Start to finish, print the entries exactly, and carry none of the pictures over.

Stored data entries
◆ ◆ ◆ ◆ ◆

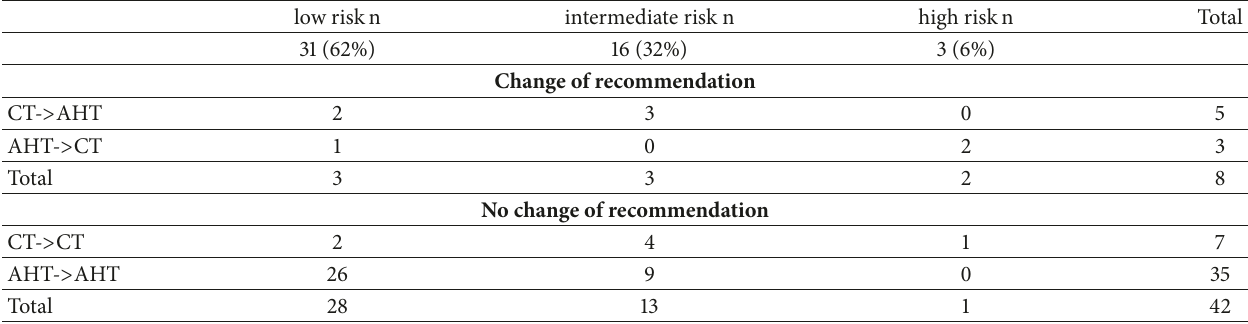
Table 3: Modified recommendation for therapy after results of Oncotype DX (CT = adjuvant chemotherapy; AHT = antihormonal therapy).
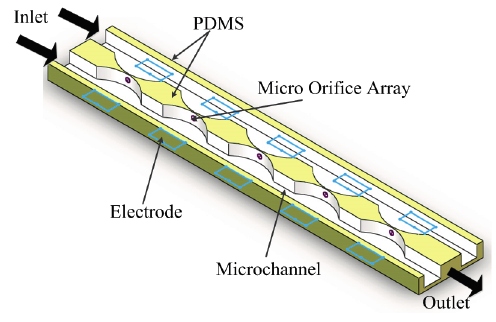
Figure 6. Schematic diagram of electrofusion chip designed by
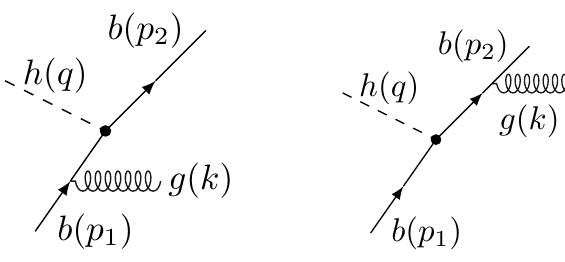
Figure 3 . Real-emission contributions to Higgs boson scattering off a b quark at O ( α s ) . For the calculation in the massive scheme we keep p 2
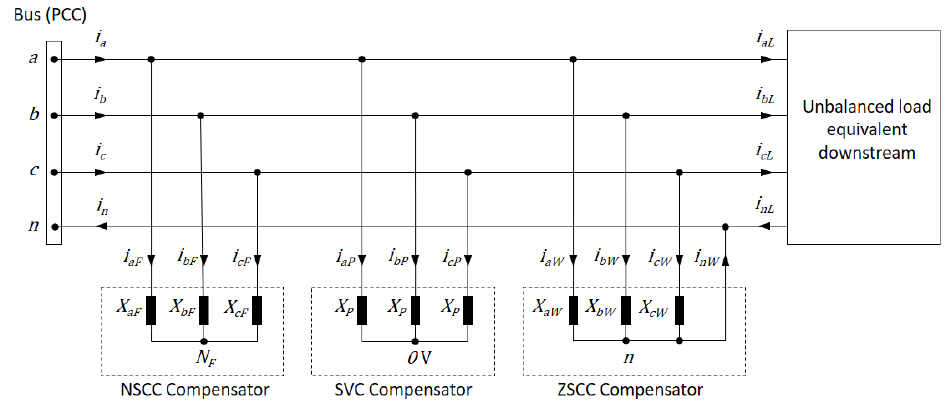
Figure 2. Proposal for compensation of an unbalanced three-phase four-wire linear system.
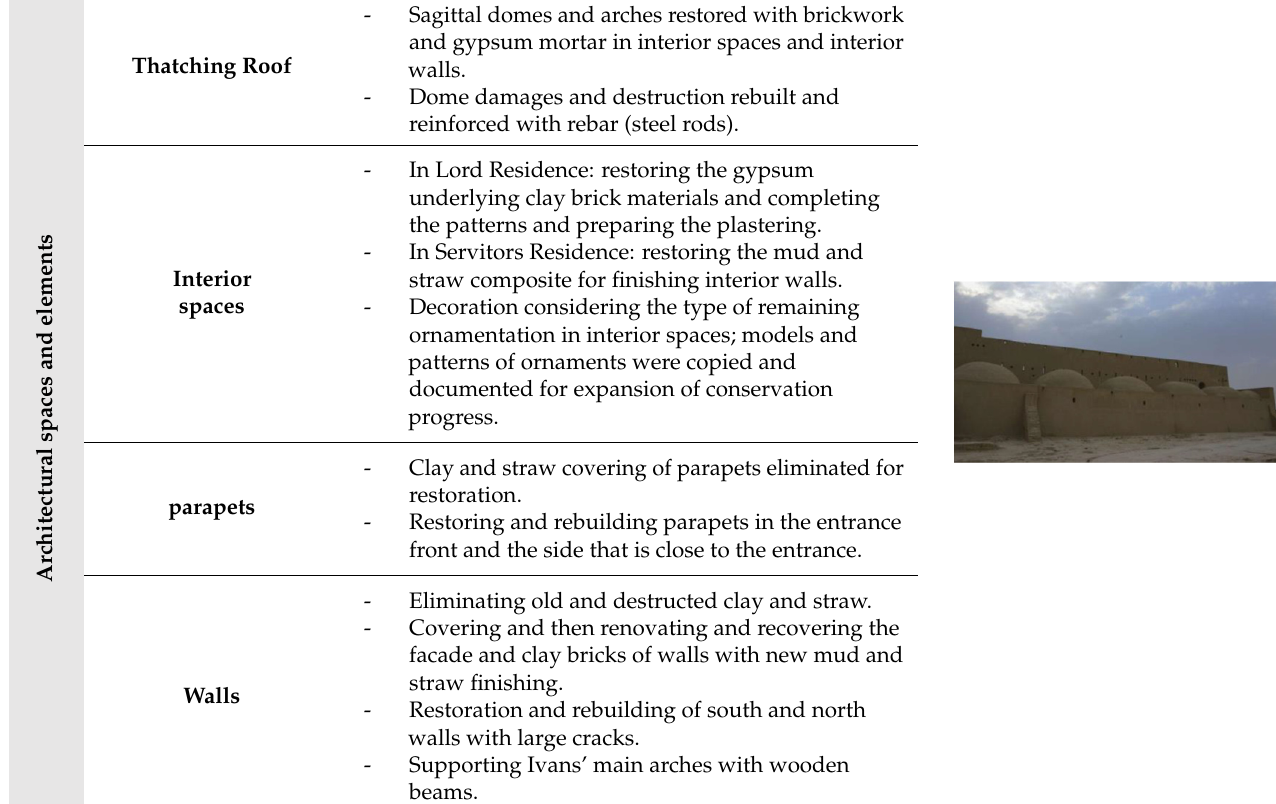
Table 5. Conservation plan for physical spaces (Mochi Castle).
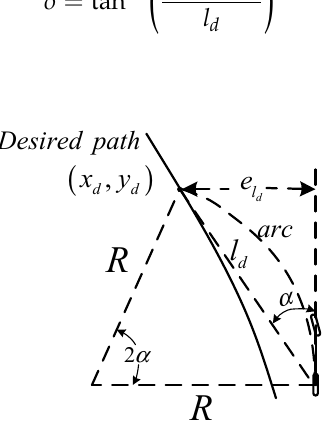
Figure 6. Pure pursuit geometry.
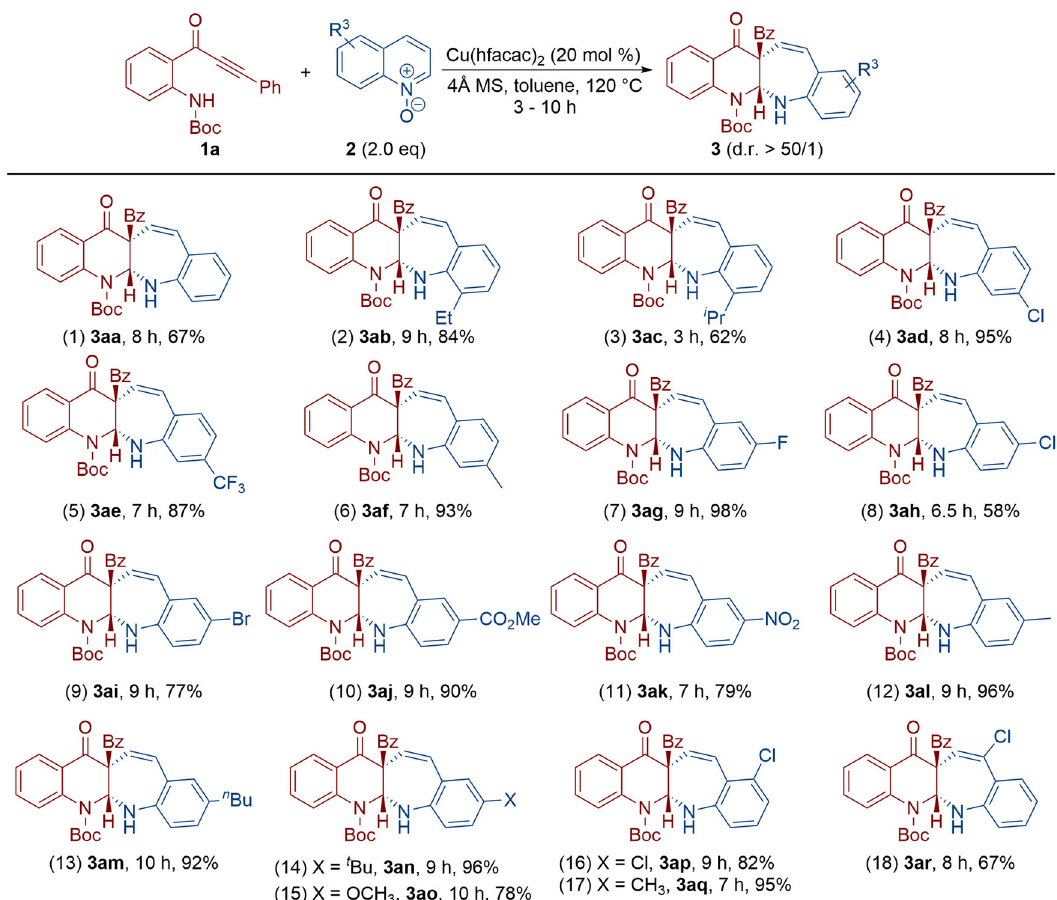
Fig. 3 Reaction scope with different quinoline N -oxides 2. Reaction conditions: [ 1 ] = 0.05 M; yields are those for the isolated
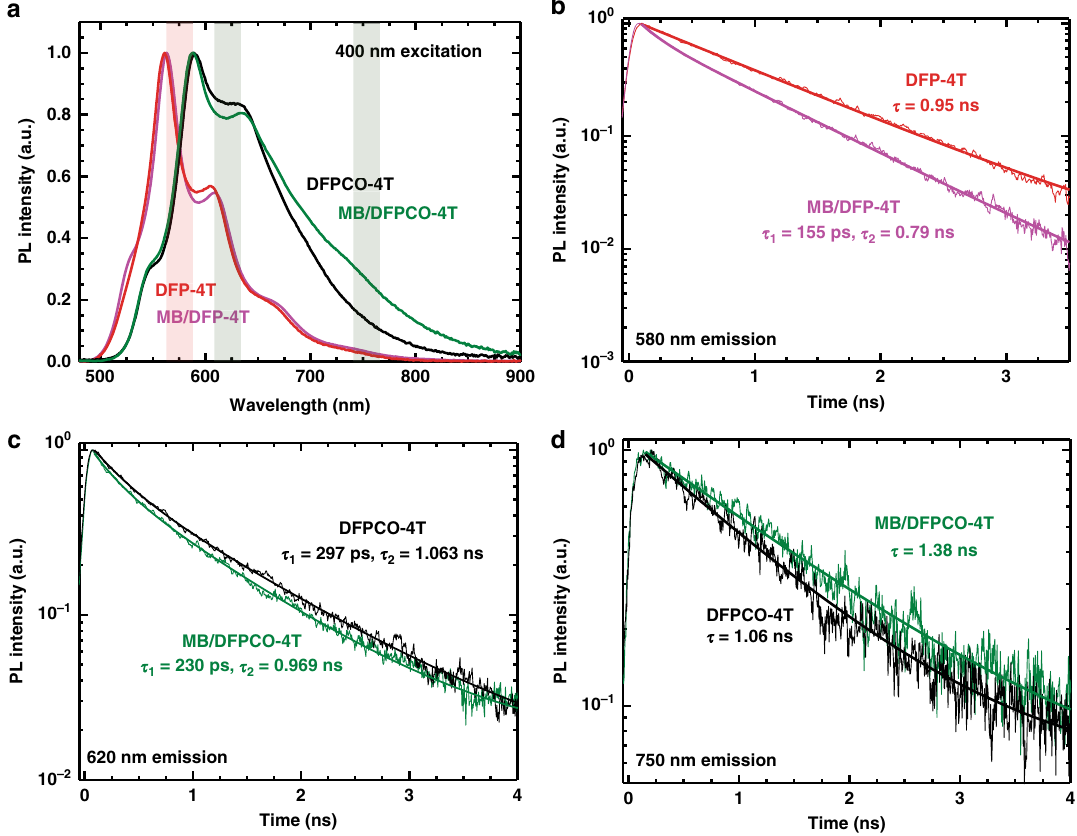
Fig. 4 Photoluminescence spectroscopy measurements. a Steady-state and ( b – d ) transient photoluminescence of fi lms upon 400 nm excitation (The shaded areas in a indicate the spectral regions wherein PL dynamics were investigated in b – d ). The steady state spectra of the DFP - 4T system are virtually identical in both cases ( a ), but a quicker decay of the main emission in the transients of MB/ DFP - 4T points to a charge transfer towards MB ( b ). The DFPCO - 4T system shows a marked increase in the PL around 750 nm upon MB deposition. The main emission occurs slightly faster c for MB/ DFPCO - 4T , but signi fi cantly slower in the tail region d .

◆ ◆ ◆ ◆ ◆

EXERCISE OUTPUT:
Table 3: Modified recommendation for therapy after results of Oncotype DX (CT = adjuvant chemotherapy; AHT = antihormonal therapy).
Figure 6. Schematic diagram of electrofusion chip designed by
Figure 3 . Real-emission contributions to Higgs boson scattering off a b quark at O ( α s ) . For the calculation in the massive scheme we keep p 2
Figure 2. Proposal for compensation of an unbalanced three-phase four-wire linear system.
Table 5. Conservation plan for physical spaces (Mochi Castle).
Figure 6. Pure pursuit geometry.
Fig. 3 Reaction scope with different quinoline N -oxides 2. Reaction conditions: [ 1 ] = 0.05 M; yields are those for the isolated
Fig. 4 Photoluminescence spectroscopy measurements. a Steady-state and ( b – d ) transient photoluminescence of fi lms upon 400 nm excitation (The shaded areas in a indicate the spectral regions wherein PL dynamics were investigated in b – d ). The steady state spectra of the DFP - 4T system are virtually identical in both cases ( a ), but a quicker decay of the main emission in the transients of MB/ DFP - 4T points to a charge transfer towards MB ( b ). The DFPCO - 4T system shows a marked increase in the PL around 750 nm upon MB deposition. The main emission occurs slightly faster c for MB/ DFPCO - 4T , but signi fi cantly slower in the tail region d .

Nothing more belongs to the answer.